<i>Carex</i> (Cyperaceae) chromosome report from islands in west and southwest of the Korean Peninsula: Additional aneuploid and polyploid populations

Bo-Mi NAM; Sun Gyo KWON; Hyeok-Jae CHOI; Kyong-Sook CHUNG

doi:10.11110/kjpt.2025.55.3.186

Korean J. Pl. Taxon > Volume 55(3); 2025 > Article

NAM, KWON, CHOI, and CHUNG: Carex (Cyperaceae) chromosome report from islands in west and southwest of the Korean Peninsula: Additional aneuploid and polyploid populations

Short Communication

Korean Journal of Plant Taxonomy 2025; 55(3): 186-192.

Published online: September 30, 2025

DOI: https://doi.org/10.11110/kjpt.2025.55.3.186

Carex (Cyperaceae) chromosome report from islands in west and southwest of the Korean Peninsula: Additional aneuploid and polyploid populations

Bo-Mi NAM

, Sun Gyo KWON¹

, Hyeok-Jae CHOI²

, Kyong-Sook CHUNG^3,^*

Division of Botany, Honam National Institute of Biological Resources, Mokpo 58762, Korea

¹Department of Biological Science and Biotechnology, Chonnam National University, Gwangju 61186, Korea

²Department of Biology and Chemistry, Changwon National University, Changwon 51140, Korea

³Department of Medicinal Plant Science, Jungwon University, Goesan 28024, Korea

Corresponding author: Kyong-Sook CHUNG, E-mail: kchung@jwu.ac.kr

Received August 25, 2025 Revised September 15, 2025 Accepted September 23, 2025

(open-access):

This is an open-access article distributed under the terms of the Creative Commons Attribution Non-Commercial License (http://creativecommons.org/licenses/by-nc/4.0) which permits unrestricted non-commercial use, distribution, and reproduction in any medium, provided the original work is properly cited.

Abstract

Carex L. is the most species-rich genus in the world, with more than 2,000 taxa, as well as in Korea, with about 180 taxa.

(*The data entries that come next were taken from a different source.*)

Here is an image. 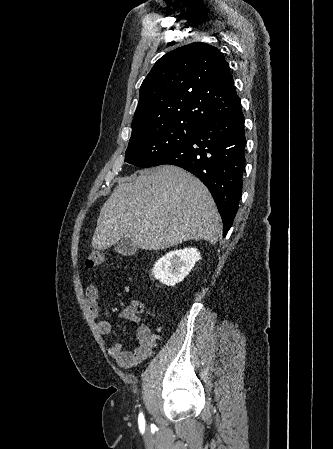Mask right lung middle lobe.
<instances>
[{
  "mask_svg": "<svg viewBox=\"0 0 333 449\" xmlns=\"http://www.w3.org/2000/svg\"><path fill=\"white\" fill-rule=\"evenodd\" d=\"M200 127V124L192 122H175L132 137L126 150L125 162L144 168L156 166Z\"/></svg>",
  "mask_w": 333,
  "mask_h": 449,
  "instance_id": "right-lung-middle-lobe-1",
  "label": "right lung middle lobe"
}]
</instances>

The great diversity has been linked to holocentric chromosomes in the genus. To understand cytogenetic diversity in island Carex populations, we conducted chromosome studies on islands west and southwest of the Korean Peninsula, where 93% of the islands of Korea are located. From seven islands in the area, we observed two species in Carex sect. Mitratae and two species in sect. Siderostictae: Carex breviculmis (n = 34 _II), C. tristachya (n = 21 _II), C. ciliatomarginata (2n = 12), and C. siderosticta (2n = 12, 18). All of the taxa studied had chromosome numbers identical to those on the mainland. However, C. breviculmis showed a different number from a previous report on Saengildo Island in southern Korea (n = 32 _II), and triploid populations of C. siderosticta from islands were identified for the first time. Further cytogenetic research is needed to gain a better understanding of Carex diversity on the mainland and islands of Korea.

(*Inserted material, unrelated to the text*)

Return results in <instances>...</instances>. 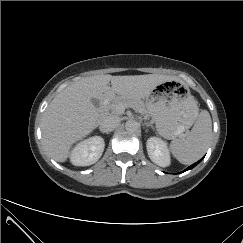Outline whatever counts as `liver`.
Instances as JSON below:
<instances>
[{"mask_svg": "<svg viewBox=\"0 0 243 243\" xmlns=\"http://www.w3.org/2000/svg\"><path fill=\"white\" fill-rule=\"evenodd\" d=\"M175 77L147 75H96L83 78L62 90L48 105L41 123L42 142L57 162H65L74 143L98 125L100 114L92 99L103 100L118 94L126 99L147 98L158 85ZM111 82V87L109 83Z\"/></svg>", "mask_w": 243, "mask_h": 243, "instance_id": "obj_1", "label": "liver"}]
</instances>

Keywords: Carex, chromosome evolution, cytology, holocentric chromosome, island plant, polyploidy

INTRODUCTION

Carex L. is the most species-rich genus in the temperate zones, with over 2,000 species worldwide, and is characterized by unisexual flowers on spikes and enclosed bracts of fruits called perigynia (Global Carex Group, 2015). In Korea, the genus is also the most diverse among vascular plants, comprising about 180 species across 42 sections (Park et al., 2016). Of these, Carex section Mitratae Kük. is the most diverse, with approximately 21 taxa, while Carex section Siderostictae Franch. ex Ohwi, with 4 taxa, is phylogenetically significant as the basal group in Carex (Yano et al., 2014; Park et al., 2016). The high species diversity within the genus has been attributed to the presence of non-localized centromere chromosomes, known as holocentric chromosomes (Roalson, 2008; Hipp et al., 2009).

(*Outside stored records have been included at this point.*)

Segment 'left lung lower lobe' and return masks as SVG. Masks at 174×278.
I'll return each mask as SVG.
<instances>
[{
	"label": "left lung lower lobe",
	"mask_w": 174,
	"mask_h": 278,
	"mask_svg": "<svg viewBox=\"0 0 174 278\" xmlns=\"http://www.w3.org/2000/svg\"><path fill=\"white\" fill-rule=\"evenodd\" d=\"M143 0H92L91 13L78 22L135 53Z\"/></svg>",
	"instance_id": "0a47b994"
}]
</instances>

Holocentric chromosomes lack localized centromeres during cell divisions, which makes chromosomes capable of separating and/or fusing, thereby promoting rapid speciation (Hipp et al., 2013). Due to this chromosome feature, Carex displays a wide range of variation in chromosome numbers from n = 6 to n = 66, with continuous variation between n = 6 and n = 48 (Roalson, 2008). Chromosome number variations are more significant in species-rich and/or recently diverging lineages such as Carex sect. Ovales Kunth and Carex sect. Mitratae than in basal and/or smaller lineages such as Carex section Siderostictae (Global Carex Group, 2021). In basal lineages, polyploidization is prominent, while continuous chromosome number variation is common in recently derived lineages (Hipp et al., 2007; Yano et al., 2014).

In Korea, ongoing efforts have been made to document key cytogenetic data for Carex, though only 31 of approximately 180 Carex taxa in the Korean flora have been studied for their chromosome numbers (Chung et al., 2023; Masaki et al., 2024). Nine taxa in Carex sect. Mitratae, the most common and species-rich section, show continuous variation in chromosome numbers within species and/or individuals (Masaki et al., 2024). Conversely, C. siderosticta, a member of the basal lineage Carex sect. Siderosticta, exhibits polyploidy (Chung, 2024). Recently, a triploid population was identified in Korea, adding another ploidy level to the species: diploidy (2n = 12, Japan and Korea), triploidy (2n = 18, Korea), and tetraploidy (2n = 24, Japan, China, Russia) (Tanaka, 1939, 1940; Hoshino and Tanaka, 1977; Hoshino, 1981; Starodubtsev, 1989; Tang and Xiang, 1989; Hoshino et al., 1993; Probatova et al., 1998; Probatova, 2000; Chung et al., 2013, 2017; Yano et al., 2014; Chung, 2024).

South Korea has a total of 3,390 islands, with 93% located in the Yellow Sea and along the country’s southwest coast (Ministry of the Interior and Safety, 2025; Ministry of Oceans and Fisheries, 2025). Most of these islands are continental in origin, formed by isolation from the mainland due to sea level rises after the last glaciation period during the Quaternary (Chung and Oh, 2018). Despite the large number of islands in the west and southwest of the Korean Peninsula and the clear importance of cytogenetic diversity in Carex, cytological studies of Carex have never been conducted there. Islands offer great opportunities to hypothesize and test such cytogenetic and evolutionary phenomena.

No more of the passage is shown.